EXERCICE 1:
D'après l'extrait, pourquoi a-t-on préféré le copieux petit-déjeuner de l'hôtel à la baignade de 7 heures du matin ? Répondez en une à trois phrases.

EXTRAIT:
* * * * * * * * *
Dimanche 1° mai, ça va chauffer pour les Ironman…Depuis deux jours que nous sommes là, la météo a vraiment été mi figue mi raisin, à savoir un ciel de traine ou le soleil n’émerge que peu de temps pour laisser place à de gros grains brefs mais intenses ; ce qui n’est pas sans nous inquiéter pour la suite des évènements .Nous le savions, mais la fraîcheur nous surprend quand même, à tel point que nous emmenons les manchons de vélo et même les casaques ORT …au cas où…

La veille nous avons retrouvé les Calédoniens et eu à peine le temps de reconnaître la partie vélo en bagnole. Eric et Sylvia, motivés à donf sont même allés nager dans une eau limoneuse à souhait à 7 heures du mat pendant que moi, prudemment je préférais m’installer devant un solide petit dèj à l’hôtel à base de haricots rouges, saucisses, bacon, poisson grillé, tomates rôties et j’en passe, bref la totale…faut dire que la « baignade partie » je connais pour avoir donné les autres années.
* * * * * * * * *
EXERCICE 2:
Extrayez de la liste, sans rien modifier, les lignes qui commencent à celle qui contient « collection date: 1970-03-02 » et s'arrêtent après celle qui contient « locality: Velasco, Parque ».

ENTRÉES EXTRAITES:
* * * * * * * * *
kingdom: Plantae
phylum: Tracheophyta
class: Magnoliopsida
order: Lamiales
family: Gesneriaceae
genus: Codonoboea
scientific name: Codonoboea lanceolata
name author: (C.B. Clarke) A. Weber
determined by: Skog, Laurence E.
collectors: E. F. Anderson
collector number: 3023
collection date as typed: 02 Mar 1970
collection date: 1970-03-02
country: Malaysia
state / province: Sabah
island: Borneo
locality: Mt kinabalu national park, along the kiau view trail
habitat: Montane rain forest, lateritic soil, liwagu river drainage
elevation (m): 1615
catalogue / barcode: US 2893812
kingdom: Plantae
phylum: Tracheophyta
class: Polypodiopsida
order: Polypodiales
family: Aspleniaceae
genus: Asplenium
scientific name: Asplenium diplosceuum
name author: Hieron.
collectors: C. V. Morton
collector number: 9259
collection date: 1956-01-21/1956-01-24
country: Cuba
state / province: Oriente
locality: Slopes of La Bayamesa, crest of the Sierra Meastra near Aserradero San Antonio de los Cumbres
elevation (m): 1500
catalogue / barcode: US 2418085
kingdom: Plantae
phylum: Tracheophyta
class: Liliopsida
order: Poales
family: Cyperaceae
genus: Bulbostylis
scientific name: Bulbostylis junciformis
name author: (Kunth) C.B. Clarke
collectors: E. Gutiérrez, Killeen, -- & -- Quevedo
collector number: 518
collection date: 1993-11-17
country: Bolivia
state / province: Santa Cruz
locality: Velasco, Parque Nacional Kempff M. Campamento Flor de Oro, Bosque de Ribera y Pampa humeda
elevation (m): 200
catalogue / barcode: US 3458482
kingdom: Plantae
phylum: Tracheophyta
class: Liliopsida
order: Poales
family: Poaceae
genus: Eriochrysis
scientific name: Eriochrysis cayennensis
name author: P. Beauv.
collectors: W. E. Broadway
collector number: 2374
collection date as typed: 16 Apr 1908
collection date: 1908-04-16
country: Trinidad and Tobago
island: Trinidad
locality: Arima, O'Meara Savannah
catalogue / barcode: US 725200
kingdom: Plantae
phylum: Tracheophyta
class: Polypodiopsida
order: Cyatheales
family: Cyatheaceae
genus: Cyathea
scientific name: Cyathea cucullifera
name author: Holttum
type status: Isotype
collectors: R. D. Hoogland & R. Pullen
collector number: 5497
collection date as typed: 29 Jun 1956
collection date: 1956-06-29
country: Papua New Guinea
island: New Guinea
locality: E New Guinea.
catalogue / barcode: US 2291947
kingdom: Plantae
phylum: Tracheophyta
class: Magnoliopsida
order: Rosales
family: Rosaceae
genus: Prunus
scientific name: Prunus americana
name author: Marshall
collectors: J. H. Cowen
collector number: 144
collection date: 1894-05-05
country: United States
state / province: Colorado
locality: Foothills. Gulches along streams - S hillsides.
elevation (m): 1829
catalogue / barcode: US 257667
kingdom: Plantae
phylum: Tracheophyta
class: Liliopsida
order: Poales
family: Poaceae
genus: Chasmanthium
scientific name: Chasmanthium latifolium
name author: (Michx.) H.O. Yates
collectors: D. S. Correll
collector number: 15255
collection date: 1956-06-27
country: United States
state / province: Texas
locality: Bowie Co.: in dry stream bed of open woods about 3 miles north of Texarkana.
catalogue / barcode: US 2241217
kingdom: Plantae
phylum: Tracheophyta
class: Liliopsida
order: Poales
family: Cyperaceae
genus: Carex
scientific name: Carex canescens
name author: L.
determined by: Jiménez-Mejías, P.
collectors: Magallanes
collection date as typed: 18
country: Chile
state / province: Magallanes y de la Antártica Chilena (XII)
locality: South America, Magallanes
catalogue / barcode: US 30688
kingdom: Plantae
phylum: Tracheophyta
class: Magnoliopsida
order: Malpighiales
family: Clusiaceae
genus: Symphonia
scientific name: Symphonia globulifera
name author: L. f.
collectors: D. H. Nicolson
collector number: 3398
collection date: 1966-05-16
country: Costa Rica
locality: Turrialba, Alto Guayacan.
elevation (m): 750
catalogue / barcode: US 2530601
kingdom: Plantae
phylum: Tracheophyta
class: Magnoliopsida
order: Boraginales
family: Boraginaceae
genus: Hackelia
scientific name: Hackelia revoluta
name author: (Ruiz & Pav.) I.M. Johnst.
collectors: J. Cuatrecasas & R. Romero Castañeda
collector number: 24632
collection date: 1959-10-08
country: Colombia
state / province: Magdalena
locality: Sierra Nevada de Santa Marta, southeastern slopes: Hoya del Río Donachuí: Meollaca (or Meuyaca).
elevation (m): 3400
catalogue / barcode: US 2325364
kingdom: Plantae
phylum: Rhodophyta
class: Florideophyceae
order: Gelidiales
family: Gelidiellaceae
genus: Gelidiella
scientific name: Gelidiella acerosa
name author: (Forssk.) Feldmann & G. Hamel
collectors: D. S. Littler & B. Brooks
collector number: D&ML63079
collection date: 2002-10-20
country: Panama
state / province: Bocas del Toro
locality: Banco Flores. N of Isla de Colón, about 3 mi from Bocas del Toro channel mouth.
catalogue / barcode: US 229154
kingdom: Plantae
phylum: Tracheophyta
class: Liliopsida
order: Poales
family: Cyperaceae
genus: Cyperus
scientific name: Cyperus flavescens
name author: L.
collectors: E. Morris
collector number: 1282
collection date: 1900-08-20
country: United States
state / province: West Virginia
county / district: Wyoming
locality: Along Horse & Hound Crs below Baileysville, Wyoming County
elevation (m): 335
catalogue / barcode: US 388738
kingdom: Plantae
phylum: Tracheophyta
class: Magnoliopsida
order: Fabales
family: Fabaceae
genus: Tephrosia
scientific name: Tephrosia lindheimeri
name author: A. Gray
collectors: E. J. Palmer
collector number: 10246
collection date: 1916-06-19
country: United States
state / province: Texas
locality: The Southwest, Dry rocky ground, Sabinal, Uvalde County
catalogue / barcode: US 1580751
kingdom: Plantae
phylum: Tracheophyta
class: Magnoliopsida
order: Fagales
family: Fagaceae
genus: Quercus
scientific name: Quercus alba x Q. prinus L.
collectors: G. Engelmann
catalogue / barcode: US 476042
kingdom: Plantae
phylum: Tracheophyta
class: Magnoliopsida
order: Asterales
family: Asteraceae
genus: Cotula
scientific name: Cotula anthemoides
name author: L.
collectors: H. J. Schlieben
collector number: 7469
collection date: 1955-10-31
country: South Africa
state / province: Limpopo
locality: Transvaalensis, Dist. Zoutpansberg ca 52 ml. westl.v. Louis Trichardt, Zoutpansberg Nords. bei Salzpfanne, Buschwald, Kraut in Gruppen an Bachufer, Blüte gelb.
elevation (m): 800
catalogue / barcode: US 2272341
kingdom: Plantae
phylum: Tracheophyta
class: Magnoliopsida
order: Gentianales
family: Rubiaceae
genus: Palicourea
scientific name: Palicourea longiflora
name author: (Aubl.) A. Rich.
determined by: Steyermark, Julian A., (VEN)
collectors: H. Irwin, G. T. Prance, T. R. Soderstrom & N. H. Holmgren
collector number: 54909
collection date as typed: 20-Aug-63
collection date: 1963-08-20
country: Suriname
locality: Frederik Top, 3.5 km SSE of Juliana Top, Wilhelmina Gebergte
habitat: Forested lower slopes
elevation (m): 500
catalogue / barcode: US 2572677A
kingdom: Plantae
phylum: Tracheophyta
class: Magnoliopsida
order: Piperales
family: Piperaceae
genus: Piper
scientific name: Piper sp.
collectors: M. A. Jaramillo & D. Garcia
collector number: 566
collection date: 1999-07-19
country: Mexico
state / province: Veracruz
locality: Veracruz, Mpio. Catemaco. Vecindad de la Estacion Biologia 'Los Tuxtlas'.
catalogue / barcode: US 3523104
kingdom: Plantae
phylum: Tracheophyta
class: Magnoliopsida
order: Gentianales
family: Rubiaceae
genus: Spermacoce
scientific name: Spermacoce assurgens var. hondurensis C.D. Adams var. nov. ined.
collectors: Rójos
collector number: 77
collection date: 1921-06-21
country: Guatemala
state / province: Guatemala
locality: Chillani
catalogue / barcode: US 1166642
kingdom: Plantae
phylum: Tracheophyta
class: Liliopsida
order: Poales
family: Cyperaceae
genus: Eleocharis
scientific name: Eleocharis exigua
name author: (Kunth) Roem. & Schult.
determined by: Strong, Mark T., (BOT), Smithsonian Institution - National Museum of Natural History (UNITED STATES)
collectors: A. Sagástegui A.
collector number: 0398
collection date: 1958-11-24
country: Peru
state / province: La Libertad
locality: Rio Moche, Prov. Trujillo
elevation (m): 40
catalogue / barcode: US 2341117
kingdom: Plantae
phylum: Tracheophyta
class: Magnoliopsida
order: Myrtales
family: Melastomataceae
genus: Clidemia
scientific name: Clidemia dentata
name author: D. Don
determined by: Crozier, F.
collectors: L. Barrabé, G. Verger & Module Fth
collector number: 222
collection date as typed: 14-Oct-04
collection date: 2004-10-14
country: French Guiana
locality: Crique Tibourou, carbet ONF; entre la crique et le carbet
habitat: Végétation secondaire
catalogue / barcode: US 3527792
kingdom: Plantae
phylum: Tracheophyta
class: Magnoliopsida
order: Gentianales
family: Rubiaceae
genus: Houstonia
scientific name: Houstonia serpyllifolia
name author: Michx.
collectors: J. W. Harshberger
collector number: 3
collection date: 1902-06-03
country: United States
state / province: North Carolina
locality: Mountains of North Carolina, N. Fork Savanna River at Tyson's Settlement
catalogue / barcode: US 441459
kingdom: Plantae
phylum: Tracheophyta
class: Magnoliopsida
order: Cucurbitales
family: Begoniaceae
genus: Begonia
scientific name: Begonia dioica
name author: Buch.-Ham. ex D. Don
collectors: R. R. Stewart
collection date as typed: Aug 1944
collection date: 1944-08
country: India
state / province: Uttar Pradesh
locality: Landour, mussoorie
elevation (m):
* * * * * * * * *
RÉPONSE COMPLÈTE 1:
La « baignade partie » était déjà connue pour avoir été pratiquée les autres années. C'est pourquoi on a jugé plus prudent de s'installer devant un solide petit-déjeuner plutôt que d'aller nager.

RÉPONSE COMPLÈTE 2:
collection date: 1970-03-02
country: Malaysia
state / province: Sabah
island: Borneo
locality: Mt kinabalu national park, along the kiau view trail
habitat: Montane rain forest, lateritic soil, liwagu river drainage
elevation (m): 1615
catalogue / barcode: US 2893812
kingdom: Plantae
phylum: Tracheophyta
class: Polypodiopsida
order: Polypodiales
family: Aspleniaceae
genus: Asplenium
scientific name: Asplenium diplosceuum
name author: Hieron.
collectors: C. V. Morton
collector number: 9259
collection date: 1956-01-21/1956-01-24
country: Cuba
state / province: Oriente
locality: Slopes of La Bayamesa, crest of the Sierra Meastra near Aserradero San Antonio de los Cumbres
elevation (m): 1500
catalogue / barcode: US 2418085
kingdom: Plantae
phylum: Tracheophyta
class: Liliopsida
order: Poales
family: Cyperaceae
genus: Bulbostylis
scientific name: Bulbostylis junciformis
name author: (Kunth) C.B. Clarke
collectors: E. Gutiérrez, Killeen, -- & -- Quevedo
collector number: 518
collection date: 1993-11-17
country: Bolivia
state / province: Santa Cruz
locality: Velasco, Parque Nacional Kempff M. Campamento Flor de Oro, Bosque de Ribera y Pampa humeda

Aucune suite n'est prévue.